Materials provided:
* * * *

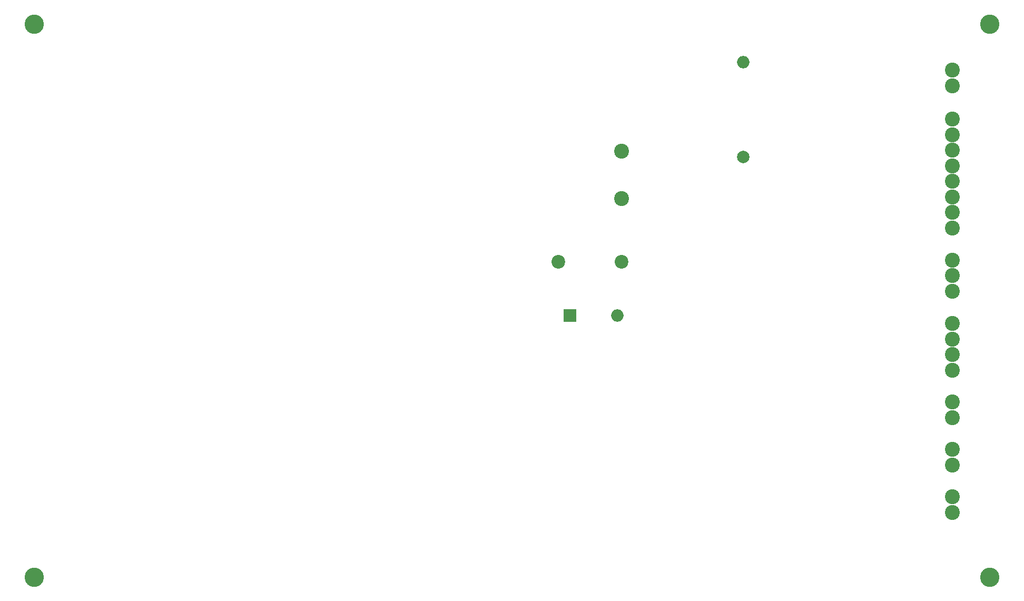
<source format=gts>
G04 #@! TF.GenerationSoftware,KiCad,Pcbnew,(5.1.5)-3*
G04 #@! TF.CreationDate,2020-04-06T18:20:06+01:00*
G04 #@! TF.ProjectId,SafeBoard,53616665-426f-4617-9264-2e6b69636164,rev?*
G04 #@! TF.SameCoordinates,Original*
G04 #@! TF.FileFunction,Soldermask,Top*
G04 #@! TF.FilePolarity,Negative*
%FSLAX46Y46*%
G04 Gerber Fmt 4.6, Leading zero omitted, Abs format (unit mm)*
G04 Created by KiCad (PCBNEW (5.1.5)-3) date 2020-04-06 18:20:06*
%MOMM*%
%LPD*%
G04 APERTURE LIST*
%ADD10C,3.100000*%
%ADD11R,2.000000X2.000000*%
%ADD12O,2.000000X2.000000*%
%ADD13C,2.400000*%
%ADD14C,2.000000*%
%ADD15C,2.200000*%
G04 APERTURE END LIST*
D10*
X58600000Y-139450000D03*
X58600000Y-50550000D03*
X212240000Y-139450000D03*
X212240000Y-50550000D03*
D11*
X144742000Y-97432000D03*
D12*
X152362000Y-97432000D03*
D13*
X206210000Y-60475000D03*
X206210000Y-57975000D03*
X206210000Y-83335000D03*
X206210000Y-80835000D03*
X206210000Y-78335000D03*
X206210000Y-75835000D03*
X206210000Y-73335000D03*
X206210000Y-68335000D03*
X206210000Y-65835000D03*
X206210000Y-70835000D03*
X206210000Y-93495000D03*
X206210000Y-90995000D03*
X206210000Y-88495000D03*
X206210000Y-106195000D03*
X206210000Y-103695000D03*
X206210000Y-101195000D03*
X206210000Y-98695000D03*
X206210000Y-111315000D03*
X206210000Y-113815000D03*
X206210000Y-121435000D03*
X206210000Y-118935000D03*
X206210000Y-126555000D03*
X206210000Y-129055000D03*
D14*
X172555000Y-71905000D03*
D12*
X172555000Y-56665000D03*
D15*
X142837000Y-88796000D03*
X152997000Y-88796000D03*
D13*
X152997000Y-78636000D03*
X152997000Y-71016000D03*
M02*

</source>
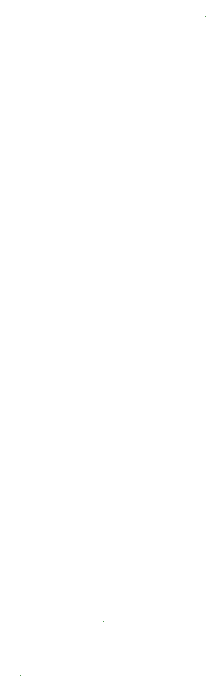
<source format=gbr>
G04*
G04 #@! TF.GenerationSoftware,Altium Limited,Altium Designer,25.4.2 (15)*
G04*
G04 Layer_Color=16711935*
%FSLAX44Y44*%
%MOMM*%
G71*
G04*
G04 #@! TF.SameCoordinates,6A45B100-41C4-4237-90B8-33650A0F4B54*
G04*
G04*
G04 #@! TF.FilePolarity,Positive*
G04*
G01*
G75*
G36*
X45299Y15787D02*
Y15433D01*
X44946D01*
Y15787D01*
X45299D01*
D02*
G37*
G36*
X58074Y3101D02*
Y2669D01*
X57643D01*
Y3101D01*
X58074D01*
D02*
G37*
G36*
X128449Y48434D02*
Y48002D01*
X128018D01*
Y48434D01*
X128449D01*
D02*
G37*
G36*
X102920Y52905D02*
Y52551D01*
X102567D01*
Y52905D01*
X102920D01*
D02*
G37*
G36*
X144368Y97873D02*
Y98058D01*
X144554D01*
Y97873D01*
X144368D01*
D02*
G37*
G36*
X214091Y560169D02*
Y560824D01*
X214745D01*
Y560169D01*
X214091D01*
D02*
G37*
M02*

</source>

* * * *

The task:
Line by line, retype the records above exactly, minus the images.

Response below:
<source format=gts>
G04 #@! TF.GenerationSoftware,KiCad,Pcbnew,(5.1.5)-3*
G04 #@! TF.CreationDate,2020-04-06T18:20:06+01:00*
G04 #@! TF.ProjectId,SafeBoard,53616665-426f-4617-9264-2e6b69636164,rev?*
G04 #@! TF.SameCoordinates,Original*
G04 #@! TF.FileFunction,Soldermask,Top*
G04 #@! TF.FilePolarity,Negative*
%FSLAX46Y46*%
G04 Gerber Fmt 4.6, Leading zero omitted, Abs format (unit mm)*
G04 Created by KiCad (PCBNEW (5.1.5)-3) date 2020-04-06 18:20:06*
%MOMM*%
%LPD*%
G04 APERTURE LIST*
%ADD10C,3.100000*%
%ADD11R,2.000000X2.000000*%
%ADD12O,2.000000X2.000000*%
%ADD13C,2.400000*%
%ADD14C,2.000000*%
%ADD15C,2.200000*%
G04 APERTURE END LIST*
D10*
X58600000Y-139450000D03*
X58600000Y-50550000D03*
X212240000Y-139450000D03*
X212240000Y-50550000D03*
D11*
X144742000Y-97432000D03*
D12*
X152362000Y-97432000D03*
D13*
X206210000Y-60475000D03*
X206210000Y-57975000D03*
X206210000Y-83335000D03*
X206210000Y-80835000D03*
X206210000Y-78335000D03*
X206210000Y-75835000D03*
X206210000Y-73335000D03*
X206210000Y-68335000D03*
X206210000Y-65835000D03*
X206210000Y-70835000D03*
X206210000Y-93495000D03*
X206210000Y-90995000D03*
X206210000Y-88495000D03*
X206210000Y-106195000D03*
X206210000Y-103695000D03*
X206210000Y-101195000D03*
X206210000Y-98695000D03*
X206210000Y-111315000D03*
X206210000Y-113815000D03*
X206210000Y-121435000D03*
X206210000Y-118935000D03*
X206210000Y-126555000D03*
X206210000Y-129055000D03*
D14*
X172555000Y-71905000D03*
D12*
X172555000Y-56665000D03*
D15*
X142837000Y-88796000D03*
X152997000Y-88796000D03*
D13*
X152997000Y-78636000D03*
X152997000Y-71016000D03*
M02*

</source>
<source format=gbr>
G04*
G04 #@! TF.GenerationSoftware,Altium Limited,Altium Designer,25.4.2 (15)*
G04*
G04 Layer_Color=16711935*
%FSLAX44Y44*%
%MOMM*%
G71*
G04*
G04 #@! TF.SameCoordinates,6A45B100-41C4-4237-90B8-33650A0F4B54*
G04*
G04*
G04 #@! TF.FilePolarity,Positive*
G04*
G01*
G75*
G36*
X45299Y15787D02*
Y15433D01*
X44946D01*
Y15787D01*
X45299D01*
D02*
G37*
G36*
X58074Y3101D02*
Y2669D01*
X57643D01*
Y3101D01*
X58074D01*
D02*
G37*
G36*
X128449Y48434D02*
Y48002D01*
X128018D01*
Y48434D01*
X128449D01*
D02*
G37*
G36*
X102920Y52905D02*
Y52551D01*
X102567D01*
Y52905D01*
X102920D01*
D02*
G37*
G36*
X144368Y97873D02*
Y98058D01*
X144554D01*
Y97873D01*
X144368D01*
D02*
G37*
G36*
X214091Y560169D02*
Y560824D01*
X214745D01*
Y560169D01*
X214091D01*
D02*
G37*
M02*

</source>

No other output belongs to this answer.